In this way, I suppose Talarico is indeed a “Christian X-ray” — and French is a delusional patient who refuses to believe the diagnosis he’s been given.

Most of these bits of radical heterodoxy — heresy, even — don’t get quoted by French. The longest Talarico quote is this one, which French nods along approvingly with: “I am tired of being pitted against my neighbor. I’m tired of being told to hate my neighbor. It’s been more than 10 years of this kind of politics. Politics as blood sport, politics as trolling and owning, politics as total war. It tears families apart. It ends friendships, and it leaves us all feeling terrible all the time.”

“I know there are people who register those words deeply. They’ve endured the fractured friendships. They’ve seen their own families fall to pieces. And the idea that a politician might actually run a race without rancor and hatred, can feel intoxicating — even if you have theological or ideological disagreements with him,” French responds.

It’s worth mentioning that most of this fracture is in response to NeverTrumpers like French who have spent over a decade whinging about the perfidies of The Donald in the most rebarbative terms, then they wonder why their friends, neighbors, and relatives won’t listen to their lectures about how evil they are. The cheek of these people, the David Frenches of the world say, then wonder aloud again why all those relationships ended up “fractured.”

Later on, French laments that “if Paxton wins, MAGA evangelicals will no doubt claim that he is the only viable candidate for Christians to support.” He then references the worst possible candidate to win conservatives of faith who aren’t “MAGA evangelicals” over to Talarico’s side.

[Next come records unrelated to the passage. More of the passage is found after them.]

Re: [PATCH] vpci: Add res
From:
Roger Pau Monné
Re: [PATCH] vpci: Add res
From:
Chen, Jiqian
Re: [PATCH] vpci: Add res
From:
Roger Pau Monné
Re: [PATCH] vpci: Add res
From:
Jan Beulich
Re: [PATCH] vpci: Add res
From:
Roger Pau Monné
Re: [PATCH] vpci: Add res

“What if we’re seeing a 21st-century version of the American public’s movement away from the cruelty and corruption of Richard Nixon toward the ethics and integrity of Jimmy Carter — a man who won for all the right reasons in 1976, even if his presidency didn’t live up to his promise?” French writes. “It’s too soon to be that optimistic, but that’s what I see in people’s attitudes toward Talarico.”

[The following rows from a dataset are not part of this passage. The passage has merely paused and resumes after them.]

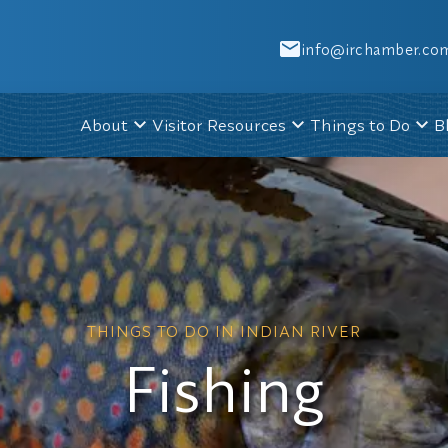
info@irchamber.co
About
Visitor Resources
Things to Do
B
THINGS TO DO IN INDIAN RIVER
Fishing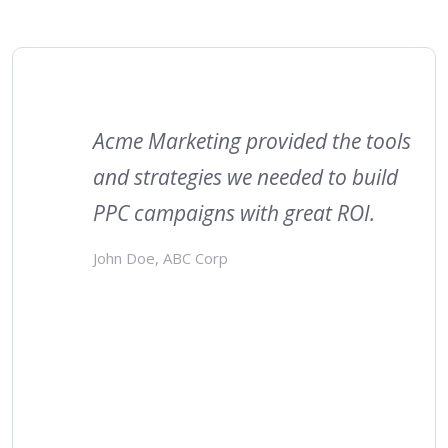
Acme Marketing provided the tools
and strategies we needed to build
PPC campaigns with great ROI.
John Doe, ABC Corp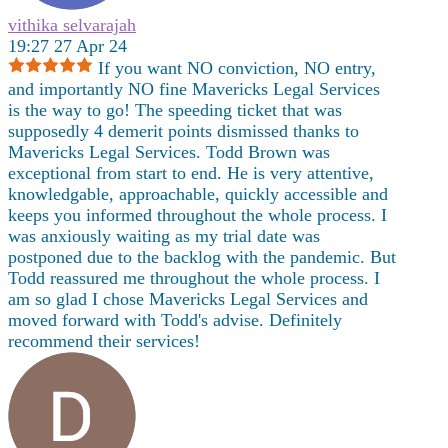
vithika selvarajah
19:27 27 Apr 24
If you want NO conviction, NO entry,
and importantly NO fine Mavericks Legal Services
is the way to go! The speeding ticket that was
supposedly 4 demerit points dismissed thanks to
Mavericks Legal Services. Todd Brown was
exceptional from start to end. He is very attentive,
knowledgable, approachable, quickly accessible and
keeps you informed throughout the whole process. I
was anxiously waiting as my trial date was
postponed due to the backlog with the pandemic. But
Todd reassured me throughout the whole process. I
am so glad I chose Mavericks Legal Services and
moved forward with Todd's advise. Definitely
recommend their services!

Look, I’m not old enough to have lived through the Carter years, but I’ve learned about them through these things called books. David French has not only read some books, but written some, as well. If the better angels of nature couldn’t comprehend just how wrong things had gone when the words “… toward the ethics and integrity of Jimmy Carter” escaped from his MacBook keyboard, it’s time to give it up.

Suffice it to say, there’s a lot more piffle in this “Christian X-ray” nonsense piece, but this is basically what we should expect between now and November: the repetitive canonization of St. James of Austin, the patron of “Coexist” bumper stickers on Subarus, by leftists and NeverTrump pseudo-conservatives alike. This won’t be the dumbest hagiography that gets written, but it’s certainly the David Frenchiest.